Re: 答复: how to extend the threshold for kylin query?(from baixing.com)

Posted by Li Yang <li...@apache.org>.
Hi Austin,

Note the image didn't get through mail list, thus was not displayed.

So we didn't quite get you issue yet. Could you try describe again? You can
use file hosting service to communicate attachments.

Also it's always better to adopt the latest version.
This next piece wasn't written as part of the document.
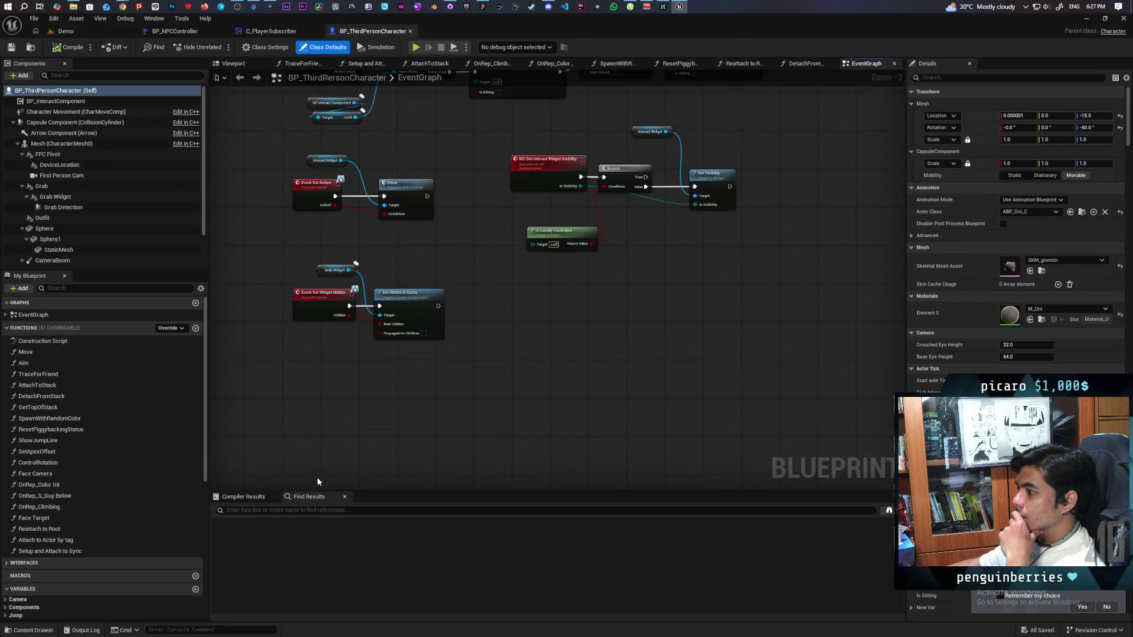
scroll(119, 589, down, 6)
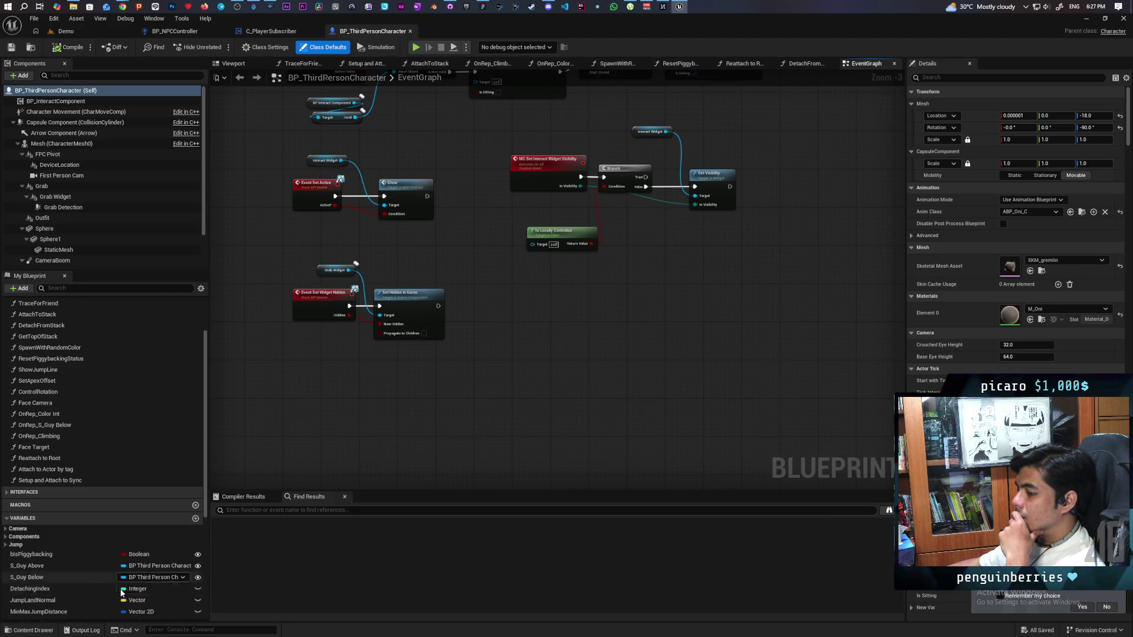
scroll(121, 593, down, 2)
If you are early in
pilot stage, the shift should be easy.

Cheers
Yang

On Tue, May 31, 2016 at 3:43 PM, 吴钰彬 <wu...@baixing.com> wrote:

> Hi, Kylin developers
>
>
>
> We further investigate our query, and when I change my SQL query and
> remove the count(distinct) , it work fine , and from our query only return
> 231 records.
>
> When add the count(distinct) measure should not increase the return
> records, but I don’t know how kylin work inside to calucate the
> count(distinct), it seem need scan more many record to return the result?
>
> How to solve this problem?
>
>
>
> Ps: right now we are using kylin version 1.3
>
>
>
>
>
>
>
> B.R
>
> Austin.Woo
>
>
>
> *发件人:* 吴钰彬
> *发送时间:* 2016年5月31日 10:35
> *收件人:* 'dev@kylin.apache.org' <de...@kylin.apache.org>
> *抄送:* 'dev-subscribe@kylin.apache.org' <de...@kylin.apache.org>;
> 李欣 <li...@baixing.com>; 亓庆国 <qi...@baixing.com>
> *主题:* how to extend the threshold for kylin query?(from baixing.com)
>
>
>
> Hi, Kylin developers.
>
>
>
> This is Austin, DW team lead from Baixing.com. thanks for reading this
> mail.
>
>
>
> Right now we are research on kylin solution adopt for our big data query
> engine to consume our website click and event data,
>
>
>
> When we build some cube and try query from them, we face an issue as
> below.
>
>
>
>
>
>
>
> But when we check the configure in /conf/kylin.properties set as below
>
> l  Kylin.query.scan.threshold=40000000
>
>
>
> Can you help advise is there anything we missing here?
>
>
>
> Looking forward your reply, and many thanks for your time.
>
>
>
>
>
> B.R
>
> Austin.Woo
>